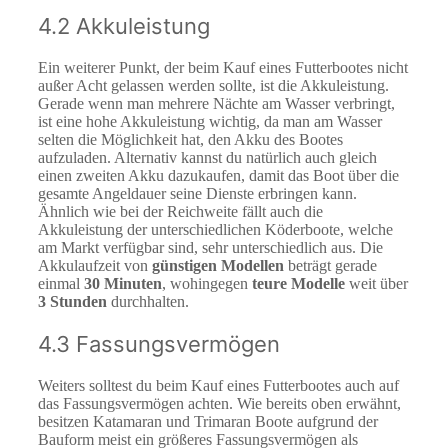
4.2 Akkuleistung
Ein weiterer Punkt, der beim Kauf eines Futterbootes nicht
außer Acht gelassen werden sollte, ist die Akkuleistung.
Gerade wenn man mehrere Nächte am Wasser verbringt,
ist eine hohe Akkuleistung wichtig, da man am Wasser
selten die Möglichkeit hat, den Akku des Bootes
aufzuladen. Alternativ kannst du natürlich auch gleich
einen zweiten Akku dazukaufen, damit das Boot über die
gesamte Angeldauer seine Dienste erbringen kann.
Ähnlich wie bei der Reichweite fällt auch die
Akkuleistung der unterschiedlichen Köderboote, welche
am Markt verfügbar sind, sehr unterschiedlich aus. Die
Akkulaufzeit von
günstigen Modellen
beträgt gerade
einmal
30 Minuten
, wohingegen
teure Modelle
weit über
3 Stunden
durchhalten.
4.3 Fassungsvermögen
Weiters solltest du beim Kauf eines Futterbootes auch auf
das Fassungsvermögen achten. Wie bereits oben erwähnt,
besitzen Katamaran und Trimaran Boote aufgrund der
Bauform meist ein größeres Fassungsvermögen als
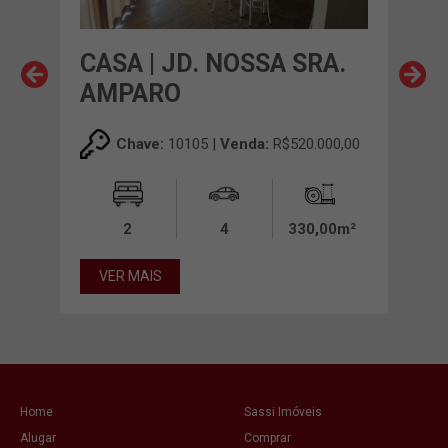
CASA | JD. NOSSA SRA.
CA
AMPARO
00,00
Chave:
10105 |
Venda:
R$520.000,00
00m²
2
4
330,00m²
VE
VER MAIS
Home
Sassi Imóveis
Alugar
Comprar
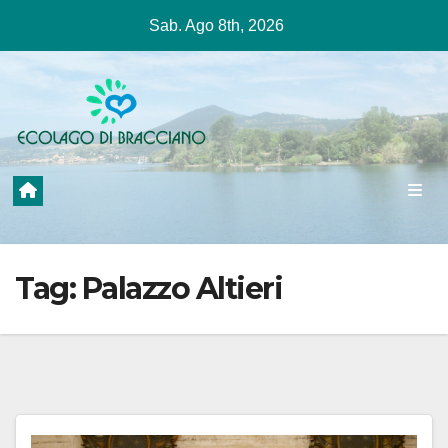
Salta
Sab. Ago 8th, 2026
al
contenuto
Tag:
Palazzo Altieri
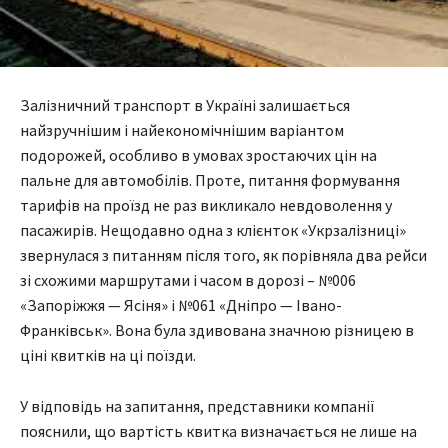
Залізничний транспорт в Україні залишається
найзручнішим і найекономічнішим варіантом
подорожей, особливо в умовах зростаючих цін на
пальне для автомобілів. Проте, питання формування
тарифів на проїзд не раз викликало невдоволення у
пасажирів. Нещодавно одна з клієнток «Укрзалізниці»
звернулася з питанням після того, як порівняла два рейси
зі схожими маршрутами і часом в дорозі – №006
«Запоріжжя — Ясіня» і №061 «Дніпро — Івано-
Франківськ». Вона була здивована значною різницею в
ціні квитків на ці поїзди.
У відповідь на запитання, представники компанії
пояснили, що вартість квитка визначається не лише на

__TASK TO CARRY OUT__.
Give the lines above again word for word, from the first to the last, but leave out the pictures.

__ANSWER BOX__.
4.2 Akkuleistung
Ein weiterer Punkt, der beim Kauf eines Futterbootes nicht
außer Acht gelassen werden sollte, ist die Akkuleistung.
Gerade wenn man mehrere Nächte am Wasser verbringt,
ist eine hohe Akkuleistung wichtig, da man am Wasser
selten die Möglichkeit hat, den Akku des Bootes
aufzuladen. Alternativ kannst du natürlich auch gleich
einen zweiten Akku dazukaufen, damit das Boot über die
gesamte Angeldauer seine Dienste erbringen kann.
Ähnlich wie bei der Reichweite fällt auch die
Akkuleistung der unterschiedlichen Köderboote, welche
am Markt verfügbar sind, sehr unterschiedlich aus. Die
Akkulaufzeit von
günstigen Modellen
beträgt gerade
einmal
30 Minuten
, wohingegen
teure Modelle
weit über
3 Stunden
durchhalten.
4.3 Fassungsvermögen
Weiters solltest du beim Kauf eines Futterbootes auch auf
das Fassungsvermögen achten. Wie bereits oben erwähnt,
besitzen Katamaran und Trimaran Boote aufgrund der
Bauform meist ein größeres Fassungsvermögen als
CASA | JD. NOSSA SRA.
CA
AMPARO
00,00
Chave:
10105 |
Venda:
R$520.000,00
00m²
2
4
330,00m²
VE
VER MAIS
Home
Sassi Imóveis
Alugar
Comprar
Salta
Sab. Ago 8th, 2026
al
contenuto
Tag:
Palazzo Altieri
Залізничний транспорт в Україні залишається
найзручнішим і найекономічнішим варіантом
подорожей, особливо в умовах зростаючих цін на
пальне для автомобілів. Проте, питання формування
тарифів на проїзд не раз викликало невдоволення у
пасажирів. Нещодавно одна з клієнток «Укрзалізниці»
звернулася з питанням після того, як порівняла два рейси
зі схожими маршрутами і часом в дорозі – №006
«Запоріжжя — Ясіня» і №061 «Дніпро — Івано-
Франківськ». Вона була здивована значною різницею в
ціні квитків на ці поїзди.
У відповідь на запитання, представники компанії
пояснили, що вартість квитка визначається не лише на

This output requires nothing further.